March

Sibling and neighbour to the acclaimed IDES, this intimate eating and drinking den pairs contemporary Japanese-inspired bites with an expert range of tipples.
Libby Curran
October 05, 2022

Overview

Gracing the intimate space next door to Peter Gunn's Collingwood fine diner IDES, is the star chef's genre-bending wining and dining venture, March. Embracing various elements of a wine bar, a pub and an izakaya, it's not about to be locked into just one box — just know that it's moving in a very different direction than its sibling.

The 26-seater is your go-to for clever small bites with contemporary flair, matched to a broad-ranging curation of sake, wine and cocktails. Expect a moody space rocking deep charcoal tones throughout, and with a low, marble-topped statement counter allowing plenty of interaction between those with front-row seats and staff behind the bar.

As you'd expect given Gunn's culinary street cred, the drinking snack game here is strong. While the two venues share a kitchen and a flair for creativity, March's menu walks its own path with a concise, oft-changing lineup rooted in Japanese flavours and technique.
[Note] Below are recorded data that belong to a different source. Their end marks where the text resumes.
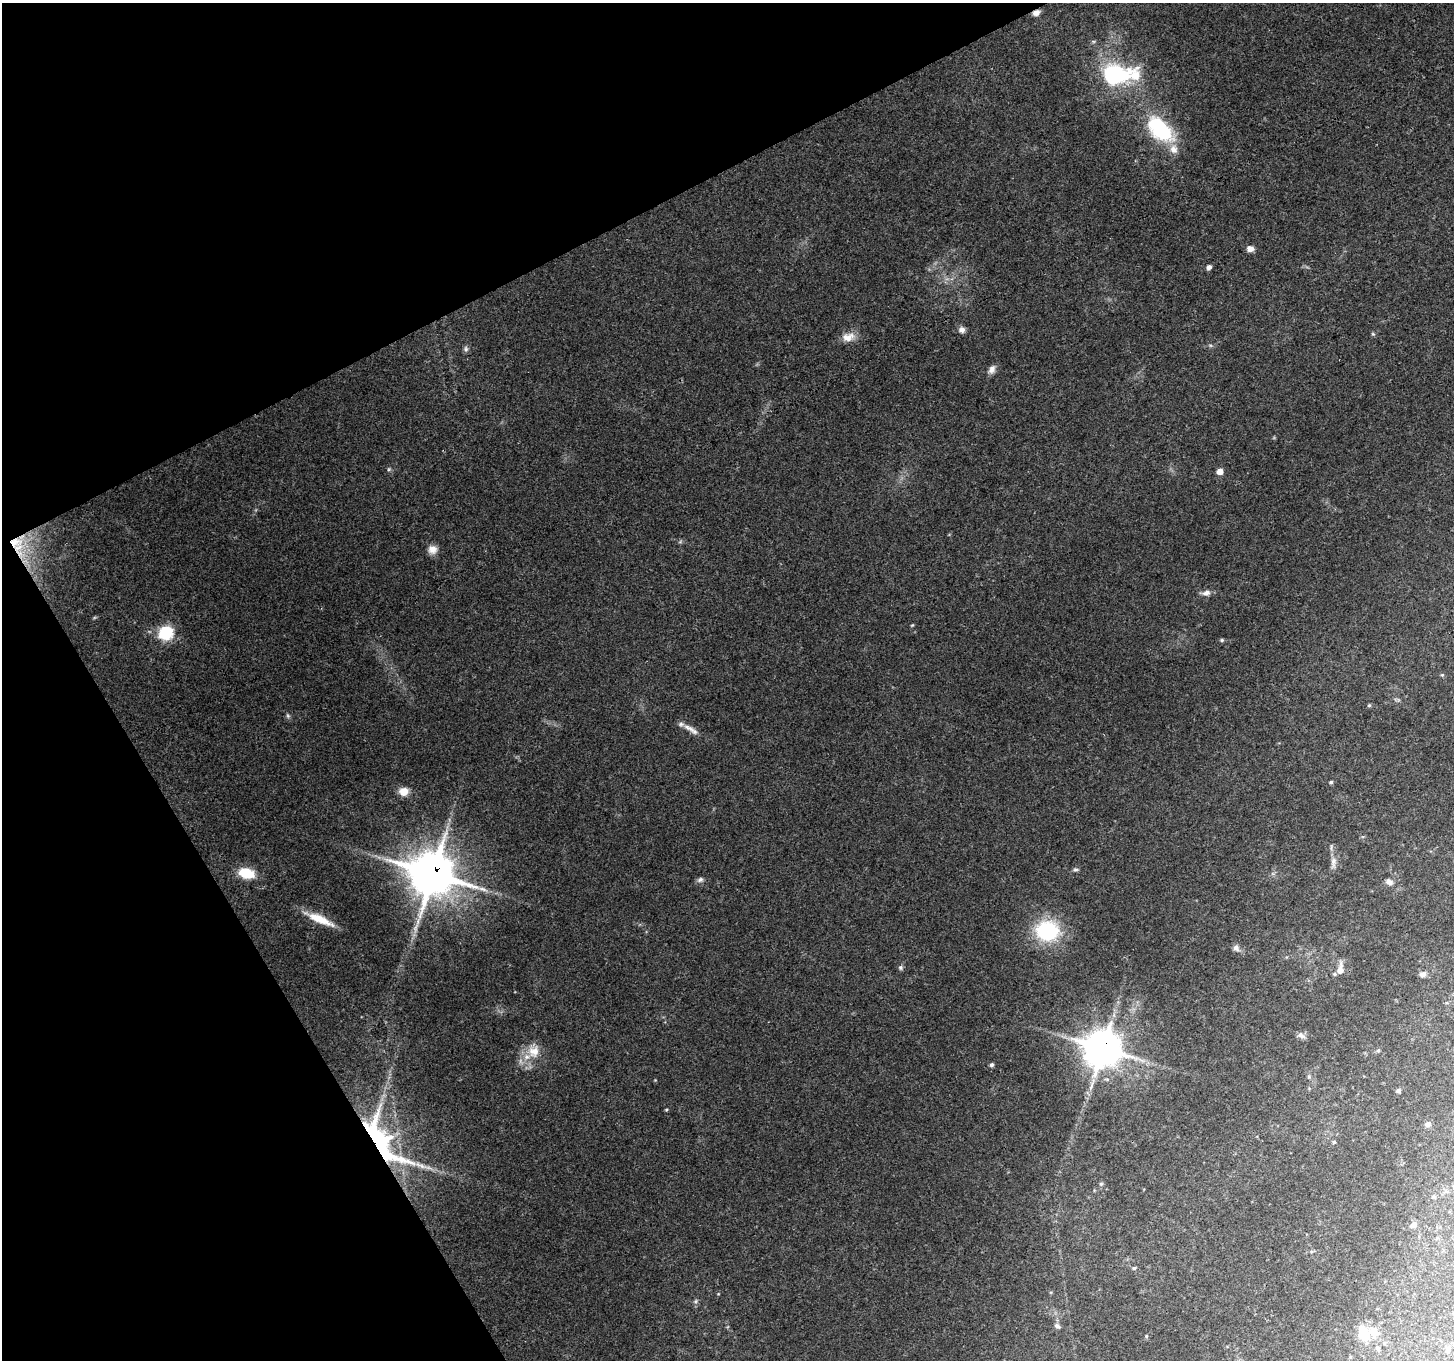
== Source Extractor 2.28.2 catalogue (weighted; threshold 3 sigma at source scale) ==
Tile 5 of 4 x 4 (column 1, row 2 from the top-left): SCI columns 1-1452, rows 2824-4181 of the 5814 x 5707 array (HDU 1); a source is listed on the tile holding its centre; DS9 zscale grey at full resolution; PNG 1456 x 1362 px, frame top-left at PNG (2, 3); no overlay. Shown black and unused: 25% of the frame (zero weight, under 3 of 4 exposures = <1% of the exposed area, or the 3 px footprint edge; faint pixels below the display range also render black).
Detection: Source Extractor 2.28.2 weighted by HDU 2 'WHT'; one run over the whole footprint, this tile lists its part. Background 0.206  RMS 0.0076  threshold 0.0343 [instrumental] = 3 sigma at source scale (4.5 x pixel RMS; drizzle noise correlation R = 1.50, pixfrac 1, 0.0396/0.0396 arcsec/px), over >= 5 px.
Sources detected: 66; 1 too faint to see at this stretch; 2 inside a brighter object's white glare — not listed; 5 inside a brighter listed object's ellipse — not listed separately; the other 58 listed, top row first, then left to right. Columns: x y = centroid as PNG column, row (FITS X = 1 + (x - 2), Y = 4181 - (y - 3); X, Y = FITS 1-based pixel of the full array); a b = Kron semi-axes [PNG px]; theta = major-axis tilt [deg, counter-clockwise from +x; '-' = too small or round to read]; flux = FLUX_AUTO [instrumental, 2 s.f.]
Venture in for plates like edamame coated in some kind of umami magic ($9), green chilli pickled mussels with crispy garlic ($15), sake-steamed pippies finished in a yuzu parsley butter ($25) and braised pork belly with a spicy nori glaze ($25). Plus, a crispy sweet and sour quail ($28) that'll have you making fast use of the supplied hot towel.

IDES sommelier Hayley McCarthy heads up the drinks offering, with Victorian and South Australian drops ruling the by-the-glass lineup, and next door's wine list and cellar selection delivering even more gems. Expect interesting pours that'll shake a few preconceptions (perhaps a Dilworth & Allain pinot noir blend, or the Konpira Maru Pan Opticon riesling out of the King Valley) alongside signature cocktails and a solid crop of sake.